事務所で仕事をしている時は、たいていジャズかクラッシックを流しています。最近はジャズが多いかもしれません。
ジャズと一言にいっても、多種多様なジャンルやミュージシャンがいて、ジャズ・アルバムも山のようにあるので、どこからジャズに入っていけばいいのか分かりづらいものです。
有名なジャズ・アーティストのアルバムをいくつか買って聴いていても、ジャズが分かったような分からないような感じを受けるでしょう。
それは、ジャズというものがあまりに広範なために全体像が掴みにくいからかもしれません。
そういった時に適切にガイドできる方を見つけることができれば、全体像が把握できて、かつその奥深さや魅力といったことを素早く知ることができるでしょう。
『一生モノのジャズ名盤500』という本は、まさにそのようなジャズに入っていく人達の適切なガイド役になってくれるものだと感じました。

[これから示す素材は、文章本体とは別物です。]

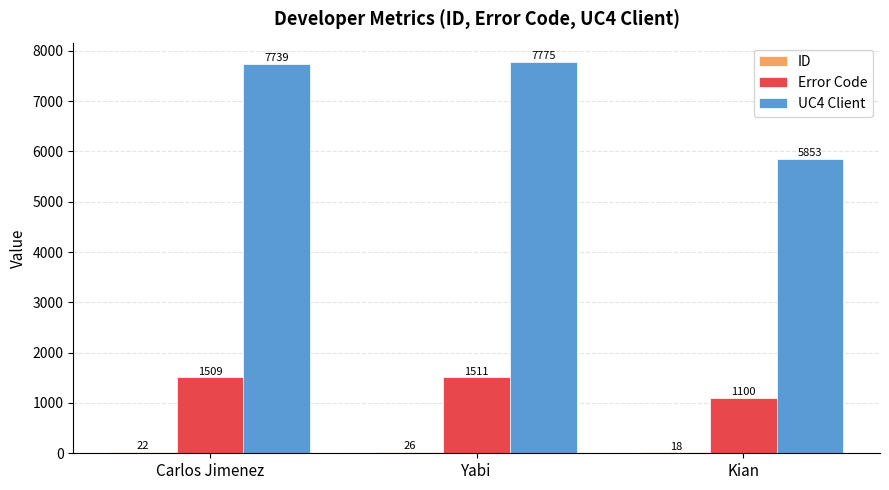

What is the maximum value for UC4 Client?

7775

この本は、1967年、東京・四谷にジャズ喫茶「いーぐる」を開店したオーナー後藤雅洋さんが書かれたものです。
40年以上、毎日のようにジャズ・アルバムを長時間大量に聴き続けてきた後藤さんだからこその切り口で、入門者が入り口を間違えないように、そして迷子にならないようにしながら、ジャズの全体像や魅力が分かるように工夫された本作りになっています。
多くのジャズのガイド書は、「クールジャズ」や「モードジャズ」のような歴史的なジャズスタイル別で分類されているか、ミュージシャン別に分類されているものが多いものです。

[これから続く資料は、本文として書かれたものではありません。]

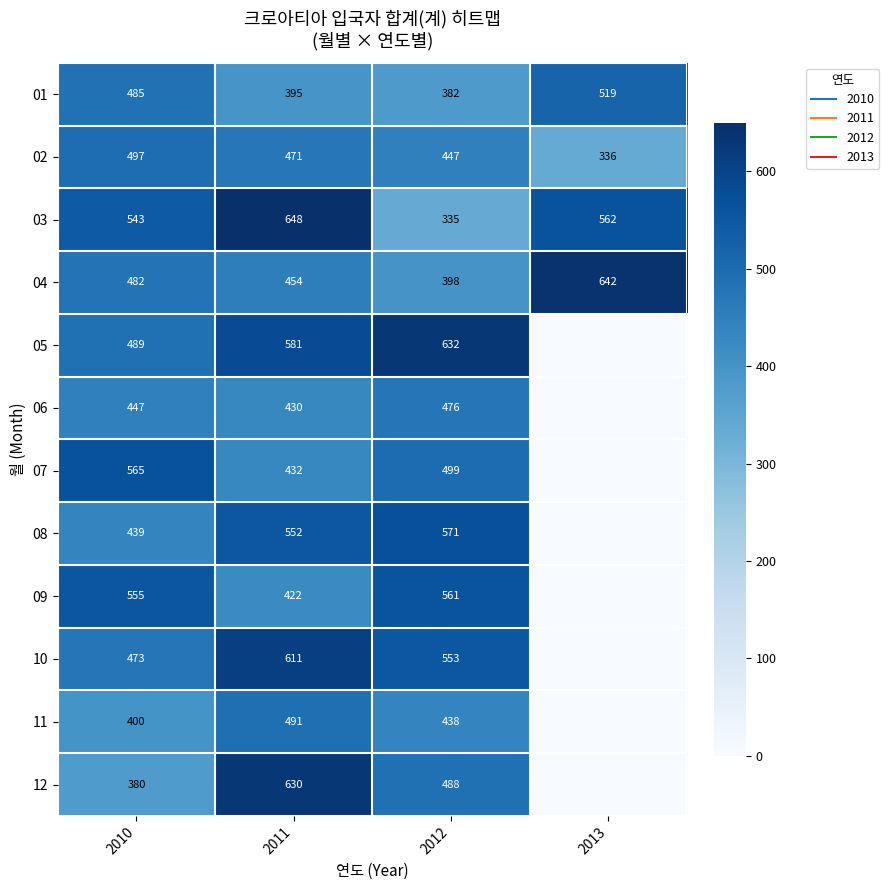

Is the value of 03 at 2010 greater than the value of 11 at 2013?

Yes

この本が他と一線を画しているのは、そういった従来からよく見られる分類ではなく、「聴いた感じ」別に18のグループに分類されていることです。
例えば、あるジャズ・アルバムが気に入ったとすると、たいていはそのミュージシャンの他のアルバムを買ってみることが多いと思います。
でも、そのミュージシャンの他のアルバムはちょっと好みと違うな、と思うことがあるはずです。
この本では、歴史的なスタイルとかミュージシャンという枠に囚われずに、「聴いた感じ」別にジャズ・アルバムが分類されているので、「聴いた感じ」が気に入った名盤と同じような他のアルバムを教えてくれます。
18グループそれぞれの代表的なアルバムを聴いてみて全体像を掴みつつ、自分の「聴いた感じ」の好みが分かれば、そこからジャズの奥深くに入っていける作りになっています。
この本の作り方(各章のゲシュタルト、本全体のゲシュタルトの作り方)は、他のジャズガイド本にはない面白さを感じました。
さすが長年、仕事柄、大量にジャズアルバムを聴き続け、更にジャズ喫茶に来るお客さまを楽しませるために工夫し続てきているからこその視点だなと思いました。
更にジャズ耳の作り方などの解説もあり、あるジャンルの知識を習得していくことに必要なヒントもこの本から読み取ることができるでしょう。
後藤さんが本の中で書かれていましたが、たいてい途中でジャズが嫌いになったり、離れてしまったりする方は、入り口や聴き方を間違えてしまうからだそうです。
それは適切にガイドしてくれる方を見つけられなかったからかもしれません。
コーチングも本格的に理解しようと思うと、今まで知らなかった広範な知識を学ぶ必要があるため、それを適切にガイドできる人が必要です。
コーチングというもののガイド役、それもコーチの役割の一つといっていいでしょう。